The majority of the more than one hundred exhibited paintings, sculptures, photographs, videos, and installations have been created by a young generation of Chinese artists, in response to their currently perceived social, economic and political situation. At the same time, the selection provides opportunities for the viewer to compare their work with that of the older generation.
The exhibition partly comprises monumental artworks that do not only capture the attention of viewers through their dimensions but by their figurative renditions and strongly symbolic references. Some of the artists use traditional art forms and regenerate them with new contents.

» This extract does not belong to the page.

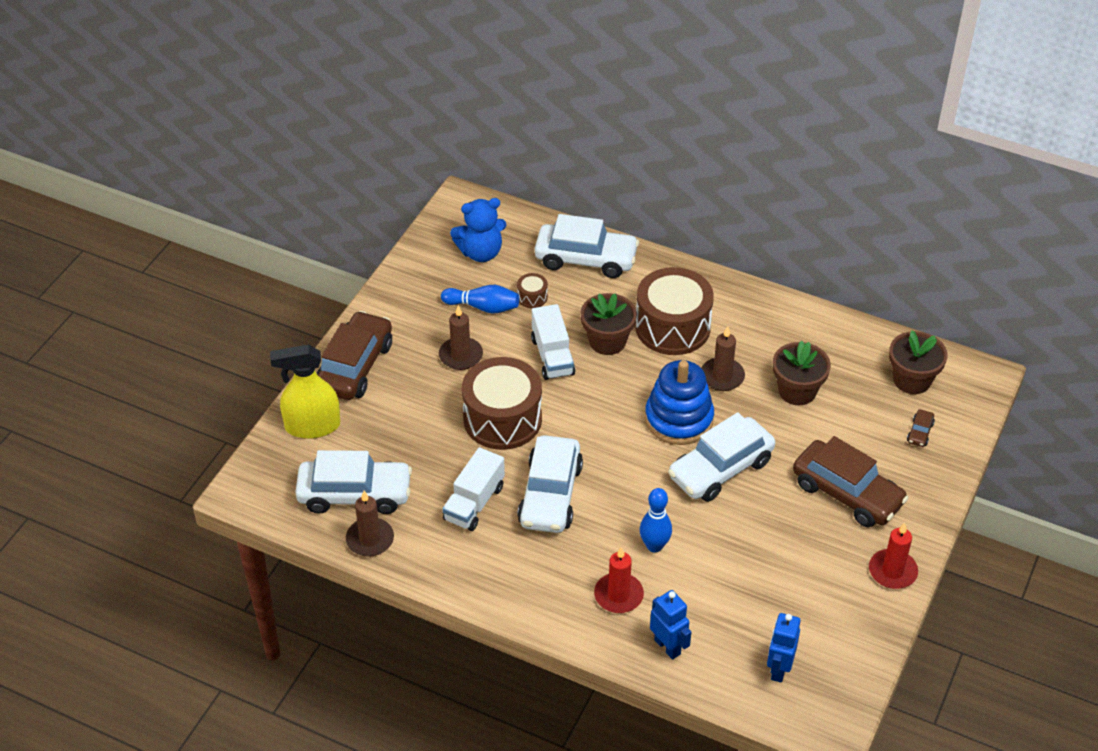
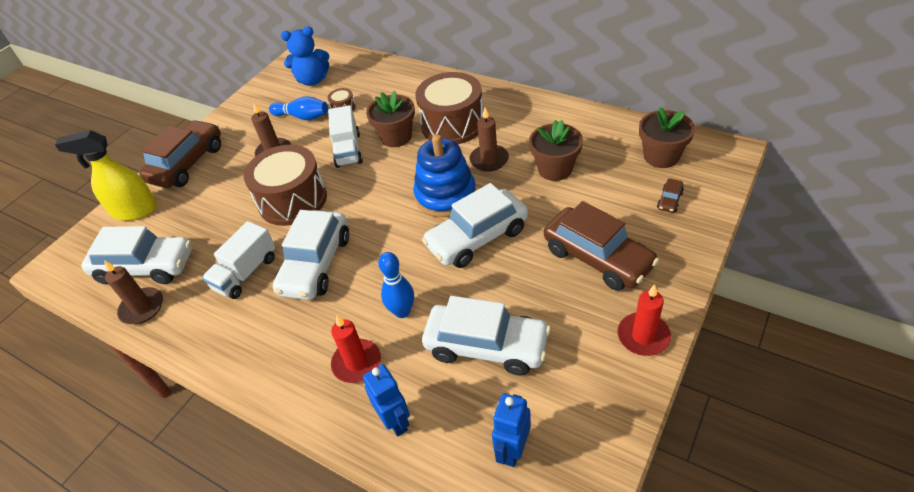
camera: 10 degrees right, 0 degrees up
(586, 259) = (392, 80): white car -> white car (486, 346)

Strongly manifest in the artworks are the efforts to translate Chinese topics into the visual vocabulary of Western culture. The achievements of Chinese civilisation and culture may only be vaguely comprehended in Europe. One of its segments, however, i.e., contemporary Chinese visual art as presented to the viewer by the CHINaRT exhibition, reveals a profound desire to preserve and maintain the artists’ independence of forms and their intellectual heritage despite strong Western influences.